Natürlich gibt es auch seit Anbeginn FreundInnen der militanten Aktion. Vereinzelt brannte es ein wenig oder handfeste Argumente wurden ausgeteilt. Im Resultat geschah dies jedoch auf Sparflamme. Dabei ist klar: Areal und Bullenaufgebot machen agieren in unmittelbarer Nähe geradezu unmöglich. Aber lebt doch das Konzept dezentraler Aktionen gerade eben vom wohlweislich organisierten Chaos, ob in unmittelbarer oder ferner Nähe. Barrikaden, Menschen in Laufschritt und ähnliches lassen Pläne der Bullen nicht unkommentiert umsetzen und widersetzen sich bewusst deren Spielregeln. Bestenfalls kann eine Absicherung des Aufmarschs nicht gewährleistet werden, muss warten und nötigenfalls sogar abgebrochen werden. Dies klappte vor einigen Jahren im Zusammenhang mit Demonstrationen des Hamburger Nazis Christian Worch sehr gut, bis dieser frustriert aufgab. Daher der Appell, dieses Konzept zu verinnerlichen und deren Erfolgsaussichten als Motivation zu betrachten. Ängste sollten natürlich trotz alledem ihre Berücksichtigung erfahren und Sitzblockaden nicht als softer Widerstand belächelt werden. Das Zusammenspiel beider Konzepte könnte neue Möglichkeiten ergeben.
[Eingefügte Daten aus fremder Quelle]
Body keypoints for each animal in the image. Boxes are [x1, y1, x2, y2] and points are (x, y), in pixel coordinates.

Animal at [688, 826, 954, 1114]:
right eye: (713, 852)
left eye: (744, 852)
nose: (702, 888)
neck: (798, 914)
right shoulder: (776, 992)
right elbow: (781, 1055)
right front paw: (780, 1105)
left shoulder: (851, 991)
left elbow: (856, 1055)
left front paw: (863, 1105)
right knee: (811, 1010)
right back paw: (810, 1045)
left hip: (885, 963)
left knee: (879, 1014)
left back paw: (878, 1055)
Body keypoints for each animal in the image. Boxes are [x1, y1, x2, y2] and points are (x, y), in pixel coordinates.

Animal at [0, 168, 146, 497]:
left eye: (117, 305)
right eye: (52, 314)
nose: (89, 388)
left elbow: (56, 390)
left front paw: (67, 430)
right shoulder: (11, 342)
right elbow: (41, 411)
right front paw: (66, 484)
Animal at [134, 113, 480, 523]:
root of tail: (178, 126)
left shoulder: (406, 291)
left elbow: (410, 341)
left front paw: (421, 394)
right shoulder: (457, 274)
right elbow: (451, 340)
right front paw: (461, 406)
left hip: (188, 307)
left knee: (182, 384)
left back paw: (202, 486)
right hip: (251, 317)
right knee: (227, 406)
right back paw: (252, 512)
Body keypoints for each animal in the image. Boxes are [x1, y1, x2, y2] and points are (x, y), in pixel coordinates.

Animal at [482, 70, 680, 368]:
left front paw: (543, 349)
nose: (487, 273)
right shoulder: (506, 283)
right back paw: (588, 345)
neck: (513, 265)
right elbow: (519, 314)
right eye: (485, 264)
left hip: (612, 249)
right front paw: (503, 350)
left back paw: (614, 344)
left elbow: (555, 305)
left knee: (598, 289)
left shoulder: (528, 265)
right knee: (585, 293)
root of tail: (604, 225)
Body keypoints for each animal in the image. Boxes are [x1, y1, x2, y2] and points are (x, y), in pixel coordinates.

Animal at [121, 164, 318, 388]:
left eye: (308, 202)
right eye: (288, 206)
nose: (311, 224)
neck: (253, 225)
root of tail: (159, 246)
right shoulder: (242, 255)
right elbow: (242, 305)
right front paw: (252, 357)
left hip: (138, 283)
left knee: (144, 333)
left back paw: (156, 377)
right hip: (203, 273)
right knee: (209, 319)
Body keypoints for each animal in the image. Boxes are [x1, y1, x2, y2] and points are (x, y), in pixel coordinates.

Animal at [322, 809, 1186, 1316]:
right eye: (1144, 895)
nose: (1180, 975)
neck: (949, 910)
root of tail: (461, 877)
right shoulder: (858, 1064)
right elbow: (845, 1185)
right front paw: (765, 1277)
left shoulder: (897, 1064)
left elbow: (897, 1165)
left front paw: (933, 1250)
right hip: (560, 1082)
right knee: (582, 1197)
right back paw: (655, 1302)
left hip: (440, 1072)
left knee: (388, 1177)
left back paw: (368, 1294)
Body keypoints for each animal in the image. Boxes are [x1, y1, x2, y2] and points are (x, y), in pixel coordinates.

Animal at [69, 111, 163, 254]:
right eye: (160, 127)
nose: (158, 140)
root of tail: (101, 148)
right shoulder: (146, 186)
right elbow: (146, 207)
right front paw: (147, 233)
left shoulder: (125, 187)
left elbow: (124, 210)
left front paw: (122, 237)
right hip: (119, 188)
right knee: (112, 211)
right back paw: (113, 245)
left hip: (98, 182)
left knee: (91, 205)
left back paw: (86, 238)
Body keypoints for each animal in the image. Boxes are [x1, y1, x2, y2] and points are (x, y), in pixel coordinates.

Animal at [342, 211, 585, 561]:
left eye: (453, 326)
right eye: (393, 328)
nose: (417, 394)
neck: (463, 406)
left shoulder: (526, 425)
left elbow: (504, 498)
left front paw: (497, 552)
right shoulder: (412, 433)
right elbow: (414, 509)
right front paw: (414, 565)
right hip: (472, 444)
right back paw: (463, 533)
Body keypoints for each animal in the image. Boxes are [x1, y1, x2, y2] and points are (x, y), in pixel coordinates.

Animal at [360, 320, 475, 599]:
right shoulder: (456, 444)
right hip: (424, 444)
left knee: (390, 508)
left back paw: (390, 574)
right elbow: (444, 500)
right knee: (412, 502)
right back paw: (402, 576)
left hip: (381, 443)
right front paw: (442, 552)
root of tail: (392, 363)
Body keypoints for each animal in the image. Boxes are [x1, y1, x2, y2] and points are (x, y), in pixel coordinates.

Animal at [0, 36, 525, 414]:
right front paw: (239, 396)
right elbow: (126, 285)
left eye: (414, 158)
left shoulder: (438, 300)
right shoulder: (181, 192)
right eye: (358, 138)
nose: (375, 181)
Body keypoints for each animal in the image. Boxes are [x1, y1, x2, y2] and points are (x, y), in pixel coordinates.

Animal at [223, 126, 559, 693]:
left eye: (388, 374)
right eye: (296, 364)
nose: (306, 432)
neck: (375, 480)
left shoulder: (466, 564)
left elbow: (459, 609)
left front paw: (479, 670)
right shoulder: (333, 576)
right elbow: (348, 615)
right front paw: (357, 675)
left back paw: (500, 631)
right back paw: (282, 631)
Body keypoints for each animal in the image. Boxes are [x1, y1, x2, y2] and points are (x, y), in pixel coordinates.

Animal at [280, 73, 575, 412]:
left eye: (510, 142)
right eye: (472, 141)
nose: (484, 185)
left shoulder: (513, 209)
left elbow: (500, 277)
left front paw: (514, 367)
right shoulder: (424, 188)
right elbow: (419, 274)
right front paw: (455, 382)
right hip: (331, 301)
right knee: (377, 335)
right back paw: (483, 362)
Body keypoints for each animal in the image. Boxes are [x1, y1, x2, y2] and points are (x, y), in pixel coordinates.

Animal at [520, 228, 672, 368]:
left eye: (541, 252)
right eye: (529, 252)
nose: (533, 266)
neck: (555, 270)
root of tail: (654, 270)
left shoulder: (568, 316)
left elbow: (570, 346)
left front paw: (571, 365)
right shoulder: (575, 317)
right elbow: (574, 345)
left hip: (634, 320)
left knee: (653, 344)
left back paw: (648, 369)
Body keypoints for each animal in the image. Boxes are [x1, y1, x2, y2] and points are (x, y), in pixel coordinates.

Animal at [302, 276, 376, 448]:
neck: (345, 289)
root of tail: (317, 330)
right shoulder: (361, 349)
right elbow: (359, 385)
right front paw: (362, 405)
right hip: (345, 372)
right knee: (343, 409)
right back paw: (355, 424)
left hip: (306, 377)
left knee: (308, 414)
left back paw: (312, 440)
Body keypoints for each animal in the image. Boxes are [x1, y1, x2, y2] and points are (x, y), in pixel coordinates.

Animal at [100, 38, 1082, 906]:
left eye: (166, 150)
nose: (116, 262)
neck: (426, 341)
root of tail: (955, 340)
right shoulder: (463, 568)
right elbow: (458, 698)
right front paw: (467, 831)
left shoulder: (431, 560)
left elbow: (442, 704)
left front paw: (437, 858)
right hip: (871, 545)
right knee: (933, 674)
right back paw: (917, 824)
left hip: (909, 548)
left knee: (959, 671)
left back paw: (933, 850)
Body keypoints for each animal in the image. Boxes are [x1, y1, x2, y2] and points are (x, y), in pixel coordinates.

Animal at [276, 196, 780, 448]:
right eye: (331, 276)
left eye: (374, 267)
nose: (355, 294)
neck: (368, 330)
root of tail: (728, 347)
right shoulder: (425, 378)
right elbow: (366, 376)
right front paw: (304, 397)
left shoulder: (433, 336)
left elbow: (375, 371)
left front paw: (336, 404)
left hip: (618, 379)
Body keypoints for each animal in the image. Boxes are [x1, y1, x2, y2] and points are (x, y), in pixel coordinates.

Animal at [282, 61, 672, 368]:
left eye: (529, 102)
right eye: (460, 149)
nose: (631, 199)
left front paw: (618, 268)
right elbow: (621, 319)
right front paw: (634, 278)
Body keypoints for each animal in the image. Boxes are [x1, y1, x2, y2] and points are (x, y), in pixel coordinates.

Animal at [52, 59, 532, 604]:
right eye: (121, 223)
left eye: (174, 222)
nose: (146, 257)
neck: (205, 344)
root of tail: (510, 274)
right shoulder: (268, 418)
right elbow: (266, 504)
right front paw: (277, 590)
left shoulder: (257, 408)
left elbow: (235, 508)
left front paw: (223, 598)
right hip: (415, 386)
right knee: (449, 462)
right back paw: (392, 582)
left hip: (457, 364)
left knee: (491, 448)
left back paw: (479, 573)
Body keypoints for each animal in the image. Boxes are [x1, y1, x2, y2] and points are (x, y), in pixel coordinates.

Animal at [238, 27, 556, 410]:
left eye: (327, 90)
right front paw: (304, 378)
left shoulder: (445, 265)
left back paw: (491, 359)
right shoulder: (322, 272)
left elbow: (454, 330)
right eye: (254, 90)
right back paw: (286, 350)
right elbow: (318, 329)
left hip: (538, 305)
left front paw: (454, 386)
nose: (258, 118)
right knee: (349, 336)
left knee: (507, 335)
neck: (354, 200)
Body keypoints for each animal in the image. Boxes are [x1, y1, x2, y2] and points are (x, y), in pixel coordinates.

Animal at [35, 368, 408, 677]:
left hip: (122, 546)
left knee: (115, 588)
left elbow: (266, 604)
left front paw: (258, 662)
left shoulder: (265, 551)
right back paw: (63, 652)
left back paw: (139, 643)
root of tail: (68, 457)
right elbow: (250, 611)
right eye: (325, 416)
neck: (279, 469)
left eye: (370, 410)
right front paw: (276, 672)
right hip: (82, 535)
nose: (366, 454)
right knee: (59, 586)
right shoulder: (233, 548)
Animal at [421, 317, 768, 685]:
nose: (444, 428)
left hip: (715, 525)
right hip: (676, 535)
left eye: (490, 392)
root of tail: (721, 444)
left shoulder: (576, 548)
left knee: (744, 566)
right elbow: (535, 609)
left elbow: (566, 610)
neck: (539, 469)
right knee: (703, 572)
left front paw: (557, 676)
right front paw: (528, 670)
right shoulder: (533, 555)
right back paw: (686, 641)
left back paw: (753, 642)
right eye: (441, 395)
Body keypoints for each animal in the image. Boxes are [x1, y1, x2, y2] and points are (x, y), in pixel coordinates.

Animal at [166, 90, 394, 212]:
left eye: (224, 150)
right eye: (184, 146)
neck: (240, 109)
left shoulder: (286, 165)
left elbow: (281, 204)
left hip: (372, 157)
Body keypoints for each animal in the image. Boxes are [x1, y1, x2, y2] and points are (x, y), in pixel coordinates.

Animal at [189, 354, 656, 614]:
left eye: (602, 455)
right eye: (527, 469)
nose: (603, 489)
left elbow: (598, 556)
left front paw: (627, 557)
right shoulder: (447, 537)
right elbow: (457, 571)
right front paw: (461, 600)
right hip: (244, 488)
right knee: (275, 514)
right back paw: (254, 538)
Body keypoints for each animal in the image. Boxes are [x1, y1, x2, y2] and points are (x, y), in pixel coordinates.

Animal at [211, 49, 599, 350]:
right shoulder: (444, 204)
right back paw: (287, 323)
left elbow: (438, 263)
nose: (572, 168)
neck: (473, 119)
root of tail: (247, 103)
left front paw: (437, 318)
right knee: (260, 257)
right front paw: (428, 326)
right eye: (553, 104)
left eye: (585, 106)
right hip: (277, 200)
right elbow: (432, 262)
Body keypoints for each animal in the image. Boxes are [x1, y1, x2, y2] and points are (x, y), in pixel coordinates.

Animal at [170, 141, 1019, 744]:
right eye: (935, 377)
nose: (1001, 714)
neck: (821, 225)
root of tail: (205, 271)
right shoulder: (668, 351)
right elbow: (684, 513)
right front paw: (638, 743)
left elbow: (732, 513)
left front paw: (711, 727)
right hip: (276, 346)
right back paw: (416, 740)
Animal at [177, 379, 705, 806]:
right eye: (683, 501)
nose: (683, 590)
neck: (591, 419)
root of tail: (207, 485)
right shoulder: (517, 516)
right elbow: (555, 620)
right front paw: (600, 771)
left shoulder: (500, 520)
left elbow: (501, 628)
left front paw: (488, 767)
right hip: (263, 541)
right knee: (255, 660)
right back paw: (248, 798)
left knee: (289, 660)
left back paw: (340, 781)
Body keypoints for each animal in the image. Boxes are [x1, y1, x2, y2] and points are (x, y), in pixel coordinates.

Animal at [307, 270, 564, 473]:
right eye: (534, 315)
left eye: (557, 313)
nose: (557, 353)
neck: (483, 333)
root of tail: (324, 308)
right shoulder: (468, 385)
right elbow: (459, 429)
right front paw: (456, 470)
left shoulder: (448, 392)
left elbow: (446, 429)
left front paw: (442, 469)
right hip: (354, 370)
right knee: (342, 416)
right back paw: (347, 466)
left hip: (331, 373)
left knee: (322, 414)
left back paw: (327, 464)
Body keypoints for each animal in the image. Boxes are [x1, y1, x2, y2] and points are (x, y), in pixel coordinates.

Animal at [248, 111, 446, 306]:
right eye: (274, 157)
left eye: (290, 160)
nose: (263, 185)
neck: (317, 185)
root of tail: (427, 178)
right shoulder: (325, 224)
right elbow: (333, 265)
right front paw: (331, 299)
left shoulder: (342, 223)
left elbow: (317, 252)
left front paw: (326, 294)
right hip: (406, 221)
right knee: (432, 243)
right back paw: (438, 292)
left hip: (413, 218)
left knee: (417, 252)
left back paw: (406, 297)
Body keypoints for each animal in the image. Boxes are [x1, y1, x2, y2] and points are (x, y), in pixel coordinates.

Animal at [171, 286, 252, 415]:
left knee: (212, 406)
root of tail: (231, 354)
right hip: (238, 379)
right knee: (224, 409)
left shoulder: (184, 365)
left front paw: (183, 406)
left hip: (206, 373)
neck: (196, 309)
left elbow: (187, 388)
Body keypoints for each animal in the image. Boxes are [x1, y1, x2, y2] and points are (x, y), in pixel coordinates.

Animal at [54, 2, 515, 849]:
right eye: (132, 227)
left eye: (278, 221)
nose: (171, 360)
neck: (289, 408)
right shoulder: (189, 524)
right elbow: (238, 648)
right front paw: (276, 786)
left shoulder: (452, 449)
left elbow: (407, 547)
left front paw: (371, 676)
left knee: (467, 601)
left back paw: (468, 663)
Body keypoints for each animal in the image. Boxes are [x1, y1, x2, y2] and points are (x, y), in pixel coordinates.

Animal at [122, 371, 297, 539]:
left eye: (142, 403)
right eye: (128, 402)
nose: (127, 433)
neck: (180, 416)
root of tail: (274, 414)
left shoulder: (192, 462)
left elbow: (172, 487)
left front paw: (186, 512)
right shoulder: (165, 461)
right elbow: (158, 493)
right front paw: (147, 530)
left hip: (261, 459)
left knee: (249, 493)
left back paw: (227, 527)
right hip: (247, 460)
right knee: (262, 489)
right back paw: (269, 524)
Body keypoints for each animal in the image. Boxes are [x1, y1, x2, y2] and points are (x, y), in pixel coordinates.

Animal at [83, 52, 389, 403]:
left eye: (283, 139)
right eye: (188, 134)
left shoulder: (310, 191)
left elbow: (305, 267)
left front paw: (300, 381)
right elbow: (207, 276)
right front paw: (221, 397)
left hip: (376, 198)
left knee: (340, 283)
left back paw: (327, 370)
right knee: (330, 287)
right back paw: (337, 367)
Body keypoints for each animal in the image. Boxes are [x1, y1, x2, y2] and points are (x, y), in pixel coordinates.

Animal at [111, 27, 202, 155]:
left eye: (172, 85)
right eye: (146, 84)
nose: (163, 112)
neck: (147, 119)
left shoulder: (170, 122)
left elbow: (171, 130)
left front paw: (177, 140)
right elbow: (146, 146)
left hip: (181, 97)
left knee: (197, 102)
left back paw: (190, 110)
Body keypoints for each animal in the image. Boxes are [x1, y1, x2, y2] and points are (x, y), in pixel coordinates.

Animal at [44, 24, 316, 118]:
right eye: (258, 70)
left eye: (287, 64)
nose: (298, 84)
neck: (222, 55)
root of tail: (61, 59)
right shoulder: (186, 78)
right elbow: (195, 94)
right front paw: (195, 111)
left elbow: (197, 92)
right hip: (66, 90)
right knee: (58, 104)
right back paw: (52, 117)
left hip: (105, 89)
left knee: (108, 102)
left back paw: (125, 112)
Gegenwärtig ist es indes ein Armutszeugnis, wenn eine Satire-Veranstaltung mit immergleichen Sauf- und Zotenwitzen den größten Zulauf der Gegenproteste erfährt und eine ernsthafte Auseinandersetzung, geschweige denn Verhinderung, ad absurdum führt. Bei allem Respekt vor der Standhaftigkeit vieler Protestierender: Die Konzentration sollte auf einer aktiven Be- bzw. Verhinderung des Legida-Aufmarschs liegen und nicht bei der Selbststilisierung kreativen Protests.

 

Die letzten weisen Worte überlassen wir frohen Mutes einem russischen Aufständischen aus dem Jahr 1905, welche an Aktualität nichts eingebüßt haben:

Die Zahl der kleinen Gruppen muss so groß wie möglich sein und jede von ihnen muss lernen, schnell anzugreifen und zu verschwinden. Die Polizei kann eine Masse von tausend Personen mit einer einzigen Gruppe von hundert Bullen niederschlagen. Es ist einfacher hundert Menschen zu besiegen als einen einzelnen, vor allem wenn er überraschend zuschlägt und mysteriös verschwindet. Die Polizei ist machtlos, wenn die Stadt von diesen kleinen, unangreifbaren Splittergruppen übersäht ist. […] Unsere Stärken sollen Innenplätze sein, und alle Orte, von wo man leicht zuschlagen und einfach abhauen kann. Würden sie diese Orte einnehmen wollen, dann werden sie dort niemanden finden und hätten zahlreiche Bullen verloren.